● Work order
Locate every line in the material below that contains the string "Rotbauch" and copy each one.

● Excerpted records

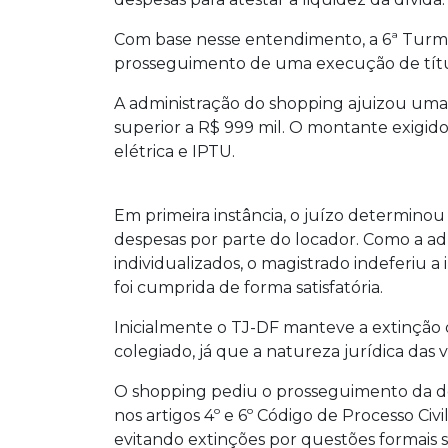
Com base nesse entendimento, a 6ª Turma 
prosseguimento de uma execução de títul
A administração do shopping ajuizou uma
superior a R$ 999 mil. O montante exigido
elétrica e IPTU.
Em primeira instância, o juízo determino
despesas por parte do locador. Como a ad
individualizados, o magistrado indeferiu 
foi cumprida de forma satisfatória.
Inicialmente o TJ-DF manteve a extinção
colegiado, já que a natureza jurídica das
O shopping pediu o prosseguimento da de
nos artigos 4º e 6º Código de Processo Civ
evitando extinções por questões formais 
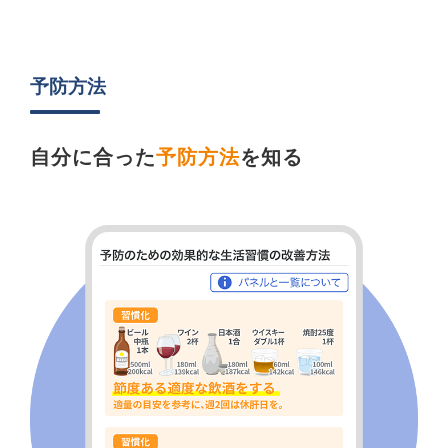
予防方法
自分に合った
予防方法
を知る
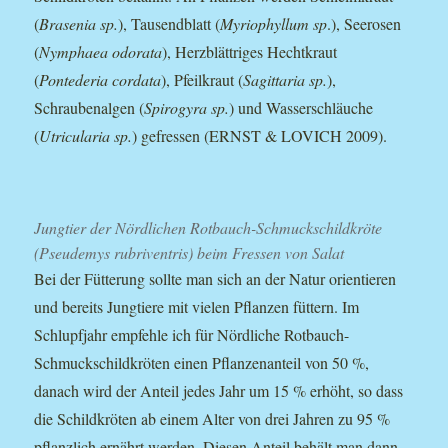
(
Brasenia sp.
), Tausendblatt (
Myriophyllum sp
.), Seerosen
(
Nymphaea odorata
), Herzblättriges Hechtkraut
(
Pontederia cordata
), Pfeilkraut (
Sagittaria sp.
),
Schraubenalgen (
Spirogyra sp.
) und Wasserschläuche
(
Utricularia sp.
) gefressen (ERNST & LOVICH 2009).
Jungtier der Nördlichen Rotbauch-Schmuckschildkröte
(Pseudemys rubriventris) beim Fressen von Salat
Bei der Fütterung sollte man sich an der Natur orientieren
und bereits Jungtiere mit vielen Pflanzen füttern. Im
Schlupfjahr empfehle ich für Nördliche Rotbauch-
Schmuckschildkröten einen Pflanzenanteil von 50 %,
danach wird der Anteil jedes Jahr um 15 % erhöht, so dass
die Schildkröten ab einem Alter von drei Jahren zu 95 %
pflanzlich ernährt werden. Diesen Anteil behält man dann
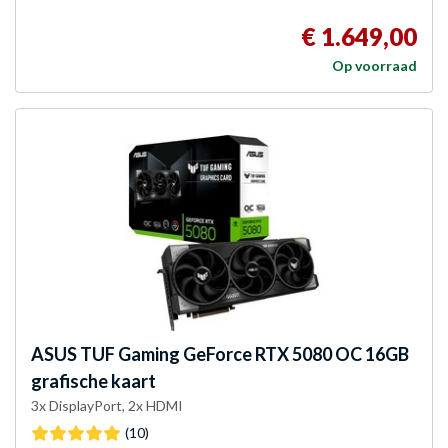
€ 1.649,00
Op voorraad
ASUS
TUF Gaming GeForce RTX 5080 OC 16GB
grafische kaart
3x DisplayPort, 2x HDMI
(10)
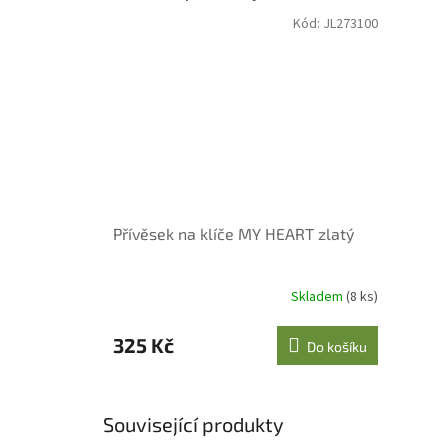
Kód:
JL273100
Přívěsek na klíče MY HEART zlatý
Skladem
(8 ks)
325 Kč
Do košíku
Související produkty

● Task solution
Jungtier der Nördlichen Rotbauch-Schmuckschildkröte
Schlupfjahr empfehle ich für Nördliche Rotbauch-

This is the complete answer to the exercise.